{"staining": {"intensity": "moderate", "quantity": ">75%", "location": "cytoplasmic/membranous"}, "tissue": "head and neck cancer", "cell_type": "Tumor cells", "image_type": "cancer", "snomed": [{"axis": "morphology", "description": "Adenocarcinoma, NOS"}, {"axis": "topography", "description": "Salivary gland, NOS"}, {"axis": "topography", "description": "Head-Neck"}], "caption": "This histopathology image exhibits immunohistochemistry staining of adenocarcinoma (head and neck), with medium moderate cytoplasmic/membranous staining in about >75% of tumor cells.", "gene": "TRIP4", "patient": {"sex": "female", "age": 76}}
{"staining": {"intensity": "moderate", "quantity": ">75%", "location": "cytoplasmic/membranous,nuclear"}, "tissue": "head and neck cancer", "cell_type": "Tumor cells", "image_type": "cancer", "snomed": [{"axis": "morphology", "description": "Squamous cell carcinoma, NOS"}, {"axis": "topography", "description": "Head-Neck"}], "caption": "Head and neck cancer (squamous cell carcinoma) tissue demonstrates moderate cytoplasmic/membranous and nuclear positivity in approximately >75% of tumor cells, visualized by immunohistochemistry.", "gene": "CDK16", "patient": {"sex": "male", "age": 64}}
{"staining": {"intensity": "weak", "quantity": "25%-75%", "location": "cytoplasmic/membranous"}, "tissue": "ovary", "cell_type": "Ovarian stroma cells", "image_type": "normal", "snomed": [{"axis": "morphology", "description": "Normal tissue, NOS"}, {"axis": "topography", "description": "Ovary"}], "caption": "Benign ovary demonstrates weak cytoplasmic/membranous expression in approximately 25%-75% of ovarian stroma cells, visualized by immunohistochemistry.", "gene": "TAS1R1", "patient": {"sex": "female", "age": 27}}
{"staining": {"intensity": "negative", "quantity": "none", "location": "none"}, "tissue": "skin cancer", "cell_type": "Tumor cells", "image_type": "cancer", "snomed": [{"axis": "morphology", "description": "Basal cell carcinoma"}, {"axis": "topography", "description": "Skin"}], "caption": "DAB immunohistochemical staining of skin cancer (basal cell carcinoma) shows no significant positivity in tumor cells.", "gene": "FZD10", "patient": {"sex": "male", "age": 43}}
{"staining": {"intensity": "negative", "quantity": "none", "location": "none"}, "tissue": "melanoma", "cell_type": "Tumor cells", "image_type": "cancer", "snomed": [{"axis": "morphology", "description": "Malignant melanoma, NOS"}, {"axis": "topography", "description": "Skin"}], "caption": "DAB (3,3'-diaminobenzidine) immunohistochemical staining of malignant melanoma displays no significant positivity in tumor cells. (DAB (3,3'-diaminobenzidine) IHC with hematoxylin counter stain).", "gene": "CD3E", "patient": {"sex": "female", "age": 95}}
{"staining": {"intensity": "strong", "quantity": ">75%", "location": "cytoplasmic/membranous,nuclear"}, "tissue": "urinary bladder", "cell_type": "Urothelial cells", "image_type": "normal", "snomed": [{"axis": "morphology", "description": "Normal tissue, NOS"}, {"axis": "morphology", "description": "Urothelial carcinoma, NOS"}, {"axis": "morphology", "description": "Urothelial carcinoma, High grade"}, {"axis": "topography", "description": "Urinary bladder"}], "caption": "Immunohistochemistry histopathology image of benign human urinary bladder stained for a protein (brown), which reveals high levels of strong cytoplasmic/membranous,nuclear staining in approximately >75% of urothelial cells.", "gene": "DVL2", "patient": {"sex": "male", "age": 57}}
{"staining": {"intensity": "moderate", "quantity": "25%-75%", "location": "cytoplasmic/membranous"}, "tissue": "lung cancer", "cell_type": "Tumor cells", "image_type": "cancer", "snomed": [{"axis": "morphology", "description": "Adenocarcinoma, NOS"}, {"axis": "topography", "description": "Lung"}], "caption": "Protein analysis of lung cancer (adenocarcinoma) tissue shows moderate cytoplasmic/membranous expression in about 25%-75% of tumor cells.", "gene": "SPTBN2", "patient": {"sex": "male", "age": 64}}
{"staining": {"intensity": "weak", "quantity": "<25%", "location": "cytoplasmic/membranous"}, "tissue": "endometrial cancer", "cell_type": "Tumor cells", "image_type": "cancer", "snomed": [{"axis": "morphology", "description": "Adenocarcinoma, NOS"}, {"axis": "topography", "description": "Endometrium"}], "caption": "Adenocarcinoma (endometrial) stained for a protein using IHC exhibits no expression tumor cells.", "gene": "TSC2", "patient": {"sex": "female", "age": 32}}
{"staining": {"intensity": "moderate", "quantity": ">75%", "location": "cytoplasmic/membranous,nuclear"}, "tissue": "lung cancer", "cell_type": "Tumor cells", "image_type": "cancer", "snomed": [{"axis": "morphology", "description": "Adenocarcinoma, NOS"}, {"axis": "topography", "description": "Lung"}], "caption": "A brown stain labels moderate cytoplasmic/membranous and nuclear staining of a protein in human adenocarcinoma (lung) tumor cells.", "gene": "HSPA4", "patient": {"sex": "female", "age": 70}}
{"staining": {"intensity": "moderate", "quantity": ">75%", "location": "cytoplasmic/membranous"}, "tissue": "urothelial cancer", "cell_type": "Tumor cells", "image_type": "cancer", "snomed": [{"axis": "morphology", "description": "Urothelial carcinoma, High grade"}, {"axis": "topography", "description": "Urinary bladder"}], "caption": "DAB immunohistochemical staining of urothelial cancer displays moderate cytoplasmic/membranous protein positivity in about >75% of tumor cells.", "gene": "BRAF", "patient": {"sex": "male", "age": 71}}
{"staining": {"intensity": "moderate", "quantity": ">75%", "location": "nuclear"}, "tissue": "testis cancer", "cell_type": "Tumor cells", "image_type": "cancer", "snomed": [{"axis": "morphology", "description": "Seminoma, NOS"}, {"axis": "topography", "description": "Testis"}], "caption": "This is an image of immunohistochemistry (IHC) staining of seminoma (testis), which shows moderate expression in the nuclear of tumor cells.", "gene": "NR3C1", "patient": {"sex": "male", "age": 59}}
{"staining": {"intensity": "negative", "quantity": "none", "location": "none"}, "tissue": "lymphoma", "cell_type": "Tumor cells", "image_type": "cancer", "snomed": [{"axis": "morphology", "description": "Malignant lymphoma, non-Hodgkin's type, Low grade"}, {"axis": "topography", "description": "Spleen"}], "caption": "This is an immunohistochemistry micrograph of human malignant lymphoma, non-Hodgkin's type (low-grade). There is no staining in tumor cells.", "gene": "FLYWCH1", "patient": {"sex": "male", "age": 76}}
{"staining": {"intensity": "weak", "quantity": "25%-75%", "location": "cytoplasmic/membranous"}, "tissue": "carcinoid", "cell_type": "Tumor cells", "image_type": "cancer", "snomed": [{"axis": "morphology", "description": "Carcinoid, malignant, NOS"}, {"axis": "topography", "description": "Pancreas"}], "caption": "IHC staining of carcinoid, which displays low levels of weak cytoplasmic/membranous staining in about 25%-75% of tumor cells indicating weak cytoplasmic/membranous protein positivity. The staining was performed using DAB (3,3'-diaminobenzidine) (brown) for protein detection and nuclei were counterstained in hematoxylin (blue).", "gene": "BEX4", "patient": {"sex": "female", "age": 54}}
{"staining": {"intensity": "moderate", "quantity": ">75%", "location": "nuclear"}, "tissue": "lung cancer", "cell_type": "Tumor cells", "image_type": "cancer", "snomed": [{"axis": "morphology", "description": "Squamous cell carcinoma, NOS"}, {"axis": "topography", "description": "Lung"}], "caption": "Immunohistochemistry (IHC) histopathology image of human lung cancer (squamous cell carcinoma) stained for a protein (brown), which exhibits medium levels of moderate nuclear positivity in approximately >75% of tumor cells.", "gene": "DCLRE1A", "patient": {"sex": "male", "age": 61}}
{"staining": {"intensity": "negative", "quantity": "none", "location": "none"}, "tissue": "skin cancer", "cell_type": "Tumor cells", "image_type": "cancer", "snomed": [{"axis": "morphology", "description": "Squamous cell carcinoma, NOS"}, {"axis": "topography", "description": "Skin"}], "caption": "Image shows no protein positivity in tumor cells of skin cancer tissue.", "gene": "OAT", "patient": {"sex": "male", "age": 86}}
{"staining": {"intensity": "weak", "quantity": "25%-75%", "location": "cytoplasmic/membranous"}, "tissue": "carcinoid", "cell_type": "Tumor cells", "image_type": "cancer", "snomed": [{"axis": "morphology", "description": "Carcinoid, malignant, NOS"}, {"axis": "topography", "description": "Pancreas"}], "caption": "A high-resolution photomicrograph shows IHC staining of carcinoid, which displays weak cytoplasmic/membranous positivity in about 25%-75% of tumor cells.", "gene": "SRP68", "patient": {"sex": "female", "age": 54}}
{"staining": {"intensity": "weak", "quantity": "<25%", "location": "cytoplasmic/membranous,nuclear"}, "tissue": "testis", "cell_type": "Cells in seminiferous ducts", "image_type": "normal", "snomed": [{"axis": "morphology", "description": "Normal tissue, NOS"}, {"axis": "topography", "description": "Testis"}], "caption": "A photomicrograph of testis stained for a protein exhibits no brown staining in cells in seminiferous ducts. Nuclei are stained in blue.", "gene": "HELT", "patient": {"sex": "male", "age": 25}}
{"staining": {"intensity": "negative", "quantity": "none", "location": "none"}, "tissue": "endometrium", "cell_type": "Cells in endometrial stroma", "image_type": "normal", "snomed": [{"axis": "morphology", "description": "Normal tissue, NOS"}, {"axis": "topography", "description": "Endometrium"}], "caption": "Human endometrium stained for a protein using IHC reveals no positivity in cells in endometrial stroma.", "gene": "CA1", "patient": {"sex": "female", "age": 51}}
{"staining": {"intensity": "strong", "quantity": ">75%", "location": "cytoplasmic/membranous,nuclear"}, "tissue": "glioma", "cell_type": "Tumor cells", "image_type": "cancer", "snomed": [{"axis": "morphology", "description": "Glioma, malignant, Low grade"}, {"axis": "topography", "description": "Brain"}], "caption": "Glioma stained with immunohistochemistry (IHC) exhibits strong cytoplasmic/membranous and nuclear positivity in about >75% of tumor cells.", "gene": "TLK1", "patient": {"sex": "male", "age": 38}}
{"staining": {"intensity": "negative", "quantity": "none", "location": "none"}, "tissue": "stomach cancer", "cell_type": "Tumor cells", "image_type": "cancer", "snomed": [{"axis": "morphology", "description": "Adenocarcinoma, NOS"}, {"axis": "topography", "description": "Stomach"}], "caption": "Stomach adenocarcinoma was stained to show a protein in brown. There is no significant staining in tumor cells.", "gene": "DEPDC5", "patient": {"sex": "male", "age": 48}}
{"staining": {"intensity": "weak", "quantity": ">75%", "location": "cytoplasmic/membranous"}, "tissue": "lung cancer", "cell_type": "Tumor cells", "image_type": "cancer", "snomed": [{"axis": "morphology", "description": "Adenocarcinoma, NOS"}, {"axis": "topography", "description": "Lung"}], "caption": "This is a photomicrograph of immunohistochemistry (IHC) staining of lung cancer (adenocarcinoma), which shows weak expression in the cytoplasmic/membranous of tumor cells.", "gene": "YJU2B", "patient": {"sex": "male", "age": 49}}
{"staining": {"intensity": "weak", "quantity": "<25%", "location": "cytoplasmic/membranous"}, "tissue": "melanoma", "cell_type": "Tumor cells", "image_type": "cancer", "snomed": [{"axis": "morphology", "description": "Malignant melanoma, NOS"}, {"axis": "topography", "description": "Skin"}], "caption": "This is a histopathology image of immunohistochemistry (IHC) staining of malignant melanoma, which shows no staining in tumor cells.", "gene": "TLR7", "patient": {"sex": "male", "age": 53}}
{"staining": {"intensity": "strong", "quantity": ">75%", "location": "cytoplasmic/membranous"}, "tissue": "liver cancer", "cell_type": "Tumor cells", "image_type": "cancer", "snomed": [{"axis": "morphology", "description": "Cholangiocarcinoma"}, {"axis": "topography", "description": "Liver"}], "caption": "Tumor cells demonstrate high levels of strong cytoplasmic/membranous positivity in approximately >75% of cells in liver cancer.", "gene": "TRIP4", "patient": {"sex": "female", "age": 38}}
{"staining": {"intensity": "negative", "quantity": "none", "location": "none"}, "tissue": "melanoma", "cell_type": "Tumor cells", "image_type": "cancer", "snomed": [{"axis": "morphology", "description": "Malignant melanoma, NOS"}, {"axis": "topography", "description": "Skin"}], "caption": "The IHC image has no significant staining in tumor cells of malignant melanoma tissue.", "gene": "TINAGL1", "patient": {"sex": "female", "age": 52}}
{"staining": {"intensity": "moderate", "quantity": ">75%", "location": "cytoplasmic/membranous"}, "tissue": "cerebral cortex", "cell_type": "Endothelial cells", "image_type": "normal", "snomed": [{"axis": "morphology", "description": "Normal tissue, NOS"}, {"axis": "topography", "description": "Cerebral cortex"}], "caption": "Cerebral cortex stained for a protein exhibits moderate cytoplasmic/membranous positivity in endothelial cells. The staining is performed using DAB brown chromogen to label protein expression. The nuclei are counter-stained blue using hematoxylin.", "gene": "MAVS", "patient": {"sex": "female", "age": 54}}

------------------------------------------------------------------------

◆ **About this task**:
From the listing above, return the lines starting at the one with "which displays low" and ending at the one with "shows no protein", both kept, exactly as they appear and nothing more.

◆ **Solution to this task**:
{"staining": {"intensity": "weak", "quantity": "25%-75%", "location": "cytoplasmic/membranous"}, "tissue": "carcinoid", "cell_type": "Tumor cells", "image_type": "cancer", "snomed": [{"axis": "morphology", "description": "Carcinoid, malignant, NOS"}, {"axis": "topography", "description": "Pancreas"}], "caption": "IHC staining of carcinoid, which displays low levels of weak cytoplasmic/membranous staining in about 25%-75% of tumor cells indicating weak cytoplasmic/membranous protein positivity. The staining was performed using DAB (3,3'-diaminobenzidine) (brown) for protein detection and nuclei were counterstained in hematoxylin (blue).", "gene": "BEX4", "patient": {"sex": "female", "age": 54}}
{"staining": {"intensity": "moderate", "quantity": ">75%", "location": "nuclear"}, "tissue": "lung cancer", "cell_type": "Tumor cells", "image_type": "cancer", "snomed": [{"axis": "morphology", "description": "Squamous cell carcinoma, NOS"}, {"axis": "topography", "description": "Lung"}], "caption": "Immunohistochemistry (IHC) histopathology image of human lung cancer (squamous cell carcinoma) stained for a protein (brown), which exhibits medium levels of moderate nuclear positivity in approximately >75% of tumor cells.", "gene": "DCLRE1A", "patient": {"sex": "male", "age": 61}}
{"staining": {"intensity": "negative", "quantity": "none", "location": "none"}, "tissue": "skin cancer", "cell_type": "Tumor cells", "image_type": "cancer", "snomed": [{"axis": "morphology", "description": "Squamous cell carcinoma, NOS"}, {"axis": "topography", "description": "Skin"}], "caption": "Image shows no protein positivity in tumor cells of skin cancer tissue.", "gene": "OAT", "patient": {"sex": "male", "age": 86}}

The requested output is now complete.